The observation that NPR1-like proteins from different species contain ten conserved cysteines suggested that NPR1 might be under redox-regulation. Various researchers tested this hypothesis by examining NPR1 under different redox conditions. When proteins were extracted in the absence of the reducing agent DTT, monomeric NPR1 could only be detected in INA-treated samples, whereas in the presence of DTT equal amounts of monomeric NPR1 were detected with or without INA treatment. This suggests that before and after SAR induction NPR1 is present in two different conformations. As antibodies developed against the endogenous NPR1 only recognize the reduced form, further analyses used GFP-tagged NPR1. In extracts from untreated plants, NPR1-GFP was found in a high MW (>250,000) protein complex. Addition of DTT to the sample reduced all the NPR1-GFP to its monomeric form, suggesting that the high MW complex is formed through intermolecular disulfide bridges. Interestingly, this complex is partially reduced as a result of INA treatment. This pattern of conformational changes was also observed after pathogen infection in both inoculated and distal tissues and precedes PR gene induction. Measurements of cellular glutathione pools showed that a biphasic change in redox occurs after SAR induction, first oxidizing and then reducing. Lowering NADPH levels diminished both NPR1-GFP reduction and PR-1 expression after INA treatment. Mutation of cysteine residues C82 or C216 in NPR1 resulted in constitutive monomerization, nuclear accumulation of mutant proteins and expression of PR-1. These data demonstrate that the monomer is the active form of NPR1 for PR-1 induction and provide a model for the activation of NPR1 by SA: SA accumulation triggers conversion of NPR1 from an oligomer to a monomer through changes in cellular redox status favoring reduction. This monomeric form of NPR1 is then able to move to the nucleus where it interacts with TGA factors to induce PR gene expression.

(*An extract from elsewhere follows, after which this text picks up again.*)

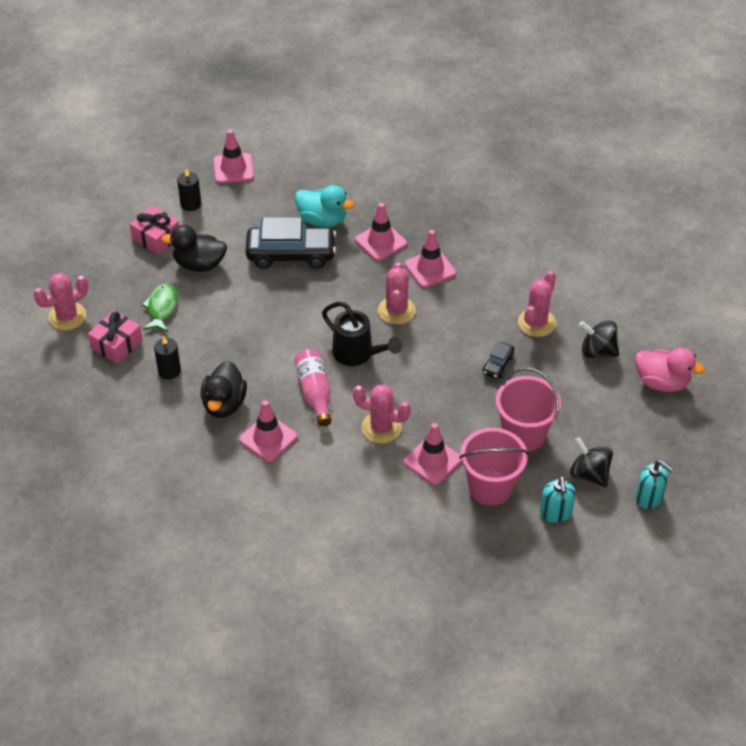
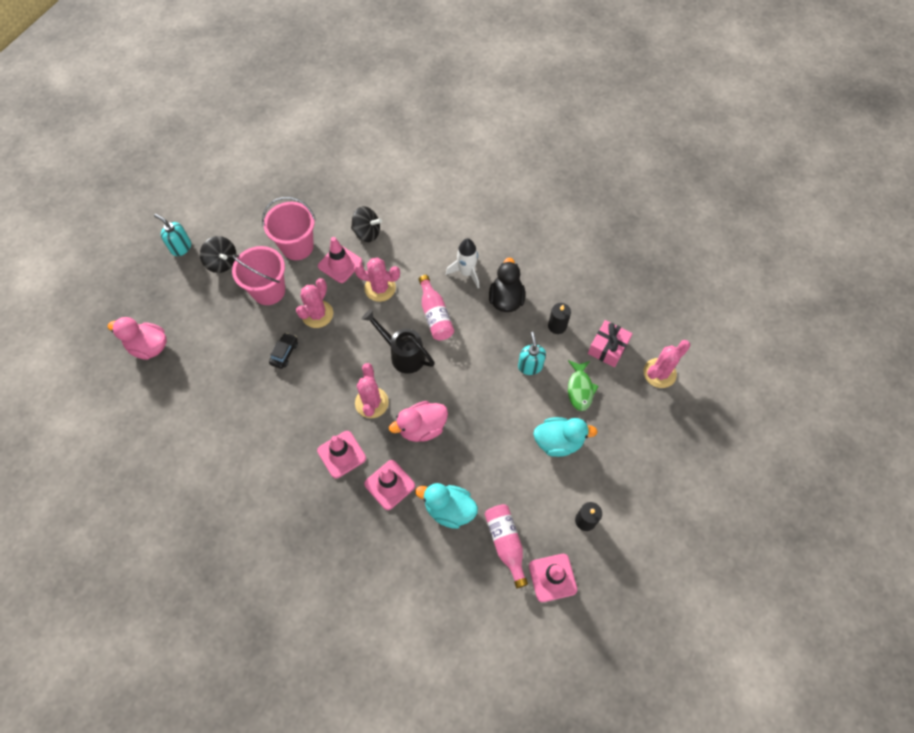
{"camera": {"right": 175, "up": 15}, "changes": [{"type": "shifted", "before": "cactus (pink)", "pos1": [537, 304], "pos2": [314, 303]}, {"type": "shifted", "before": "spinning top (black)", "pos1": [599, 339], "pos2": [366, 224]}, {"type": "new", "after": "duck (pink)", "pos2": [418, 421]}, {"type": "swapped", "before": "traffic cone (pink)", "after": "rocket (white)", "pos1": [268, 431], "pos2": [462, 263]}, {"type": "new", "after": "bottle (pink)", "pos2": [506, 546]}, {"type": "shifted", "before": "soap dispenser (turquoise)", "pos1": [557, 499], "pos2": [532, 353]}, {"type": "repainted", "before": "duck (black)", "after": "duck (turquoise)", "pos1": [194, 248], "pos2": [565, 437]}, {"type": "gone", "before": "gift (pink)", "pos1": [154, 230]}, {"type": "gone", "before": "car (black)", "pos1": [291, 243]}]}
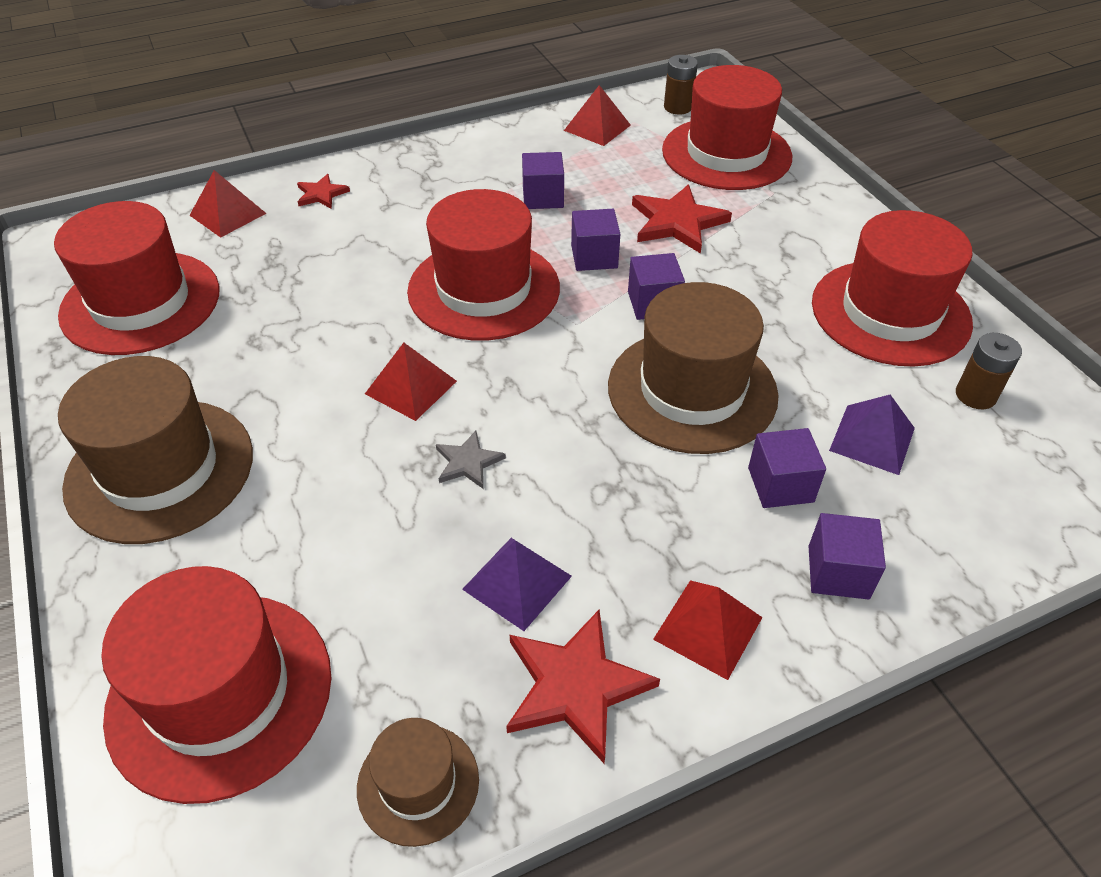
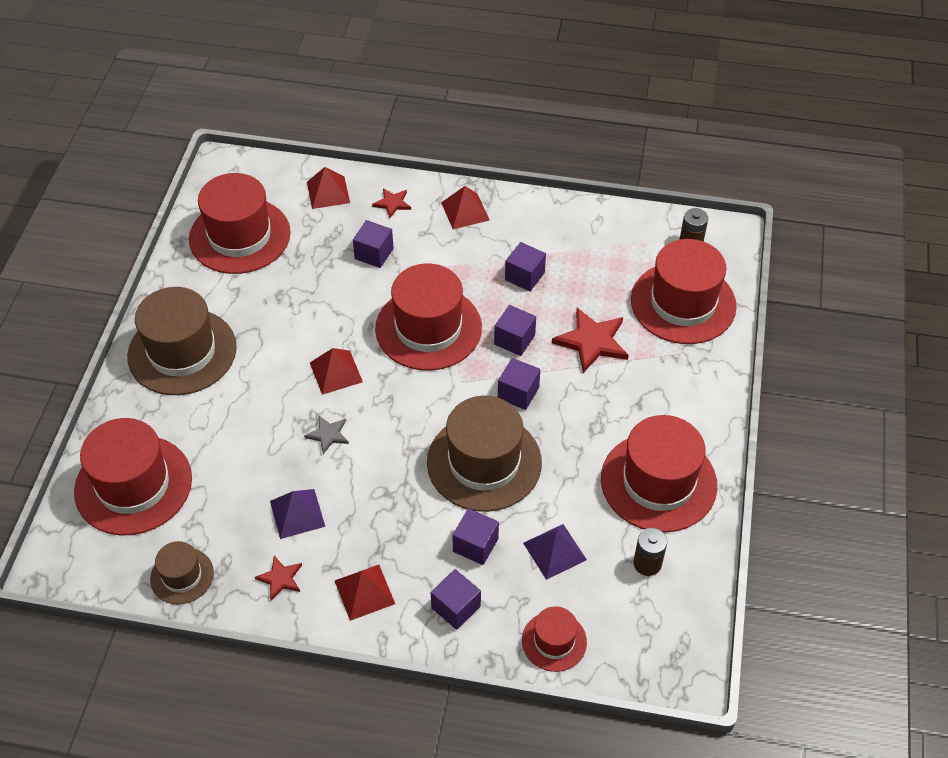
{"camera": {"right": 35, "up": 5}, "changes": [{"type": "scaled", "before": "star (red)", "pos1": [583, 687], "pos2": [278, 578], "scale": 0.55}, {"type": "new", "after": "cube (purple)", "pos2": [373, 244]}, {"type": "shifted", "before": "pyramid (red)", "pos1": [597, 115], "pos2": [465, 207]}, {"type": "new", "after": "hat (red)", "pos2": [554, 639]}]}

As discussed earlier, in yeast two-hybrid studies NPR1 interacts strongly with TGA2 and TGA3 but very weakly or not at all with TGA1 and TGA. Using a plant two-hybrid assay in Arabidopsis, Després et al. demonstrated a physical interaction between NPR1 and TGA1. Using domain swapping between TGA1 and TGA2, the plant-specific regulatory region was defined to a 30 aa region containing two cysteine residues in TGA1 (and TGA4) that are not found in TGA2 or other TGA factors. Mutation of these residues in TGA1 allowed interaction with NPR1 in yeast and in untreated leaves. A clever labeling experiment designed to distinguish between reduced and oxidized cysteine residues showed that TGA1 (and/or TGA4) exists in both oxidized and reduced forms in untreated leaves. After SA treatment, only the reduced form was detected. This indicates that SA controls the redox status of TGA1 (and/or TGA4) and only the reduced form can bind NPR1. Evidently, redox changes do not increase TGA1 DNA-binding activity directly; instead, this is achieved through enhancement of its interaction with NPR1. These experiments add TGA1 and TGA4 to the spectrum of TGA factors that interact with NPR1, although their role in SAR has yet to be established. These results are consistent with the finding by Mou et al. that the SA signal is transduced through changes in cellular reduction potential that lead to monomerization of NPR. We are just beginning to realize the significance of such redox changes during SAR. In the past, research has mainly focused on the initial oxidative burst during R gene-mediated defense. These two studies highlight the importance of the reducing state that usually appears following the oxidative stress.